There are many different stories of the origins of who or what exactly is Valentine but most say it’s from a famous saint. The day gets its name from a famous saint, but there are several stories of who he was. The popular belief about St Valentine is that he was a priest from Rome in the third century AD. Emperor Claudius II had banned marriage because he thought married men were bad soldiers. Valentine felt this was unfair, so he broke the rules and arranged marriages in secret. When Claudius found out, Valentine was thrown in jail and sentenced to death. There, he fell in love with the jailer’s daughter and when he was taken to be killed on 14 February he sent her a love letter signed “from your Valentine”.
It’s like retailers looked at their piece of history and shat all over it. Let’s fill our shops with endless crap and make people believe this is the shit they need that one day of the year, better than the rest.
The whole ‘we need a day to tell my partner how much we love him/her’ is just crap. I don’t need one day to tell them how much I love them, I do it everyday, if he cooks (rare), pulls a silly face to make me laugh (often) and everything else that makes me love him.
It’s too commercialised.
Did you know?
  • Britons were predicted to spend £978m on their wives, husbands – and prospective partners – on Valentine’s Day gifts, going out and weekends away.
  • The average spend for a man is £39.57 and £22.64 for a woman – although this varies from city to city.
  • Most popular gifts for women include flowers, chocolates and perfume, whilst men get chocolate, dinner and aftershave.

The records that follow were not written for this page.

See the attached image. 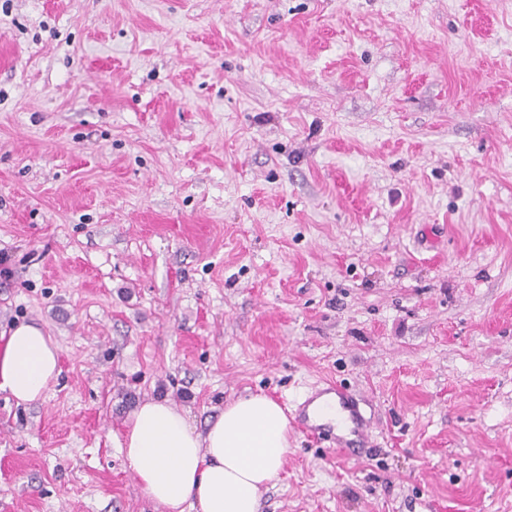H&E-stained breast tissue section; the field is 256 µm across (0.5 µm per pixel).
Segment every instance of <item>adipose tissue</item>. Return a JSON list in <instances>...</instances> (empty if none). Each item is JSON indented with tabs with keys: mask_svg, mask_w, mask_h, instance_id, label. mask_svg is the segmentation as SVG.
Instances as JSON below:
<instances>
[{
	"mask_svg": "<svg viewBox=\"0 0 512 512\" xmlns=\"http://www.w3.org/2000/svg\"><path fill=\"white\" fill-rule=\"evenodd\" d=\"M59 351L33 324L0 341V390L34 403L56 381ZM120 449L145 493L163 512H262V491L287 459L288 417L273 399L250 395L225 406L198 434L166 400L132 411Z\"/></svg>",
	"mask_w": 512,
	"mask_h": 512,
	"instance_id": "obj_1",
	"label": "adipose tissue"
}]
</instances>
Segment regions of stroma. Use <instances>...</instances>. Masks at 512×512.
<instances>
[{
  "label": "stroma",
  "instance_id": "obj_1",
  "mask_svg": "<svg viewBox=\"0 0 512 512\" xmlns=\"http://www.w3.org/2000/svg\"><path fill=\"white\" fill-rule=\"evenodd\" d=\"M0 512H162L137 404L359 392L263 512H512V0H0ZM59 351L50 336L33 324H19L0 342V390L20 403L43 398L56 381ZM329 408L334 410L332 419L328 418ZM291 414L299 429L313 438L328 441L336 451L357 455L368 447L369 424L360 409L359 399L337 382H326L301 397Z\"/></svg>",
  "mask_w": 512,
  "mask_h": 512
}]
</instances>
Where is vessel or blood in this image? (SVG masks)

Love has nothing to do with how a retailer measures their profits. There’s too much pressure for those who are in relationships to have the perfect relationship. Fuck sake, it’s hard enough as it is, without having to make it perfect. Nothing in life is perfect, especially a relationship. It’s hard work. For those who are single, stupid retailers make everyone believe that being single sucks, fuck you it doesn’t.

So whatever you are doing this Valentines Day, have a good day. It’s a Friday, like every other Friday, get drunk, eat happy, lounge about, sleep well, party on or do what you want, enjoy it.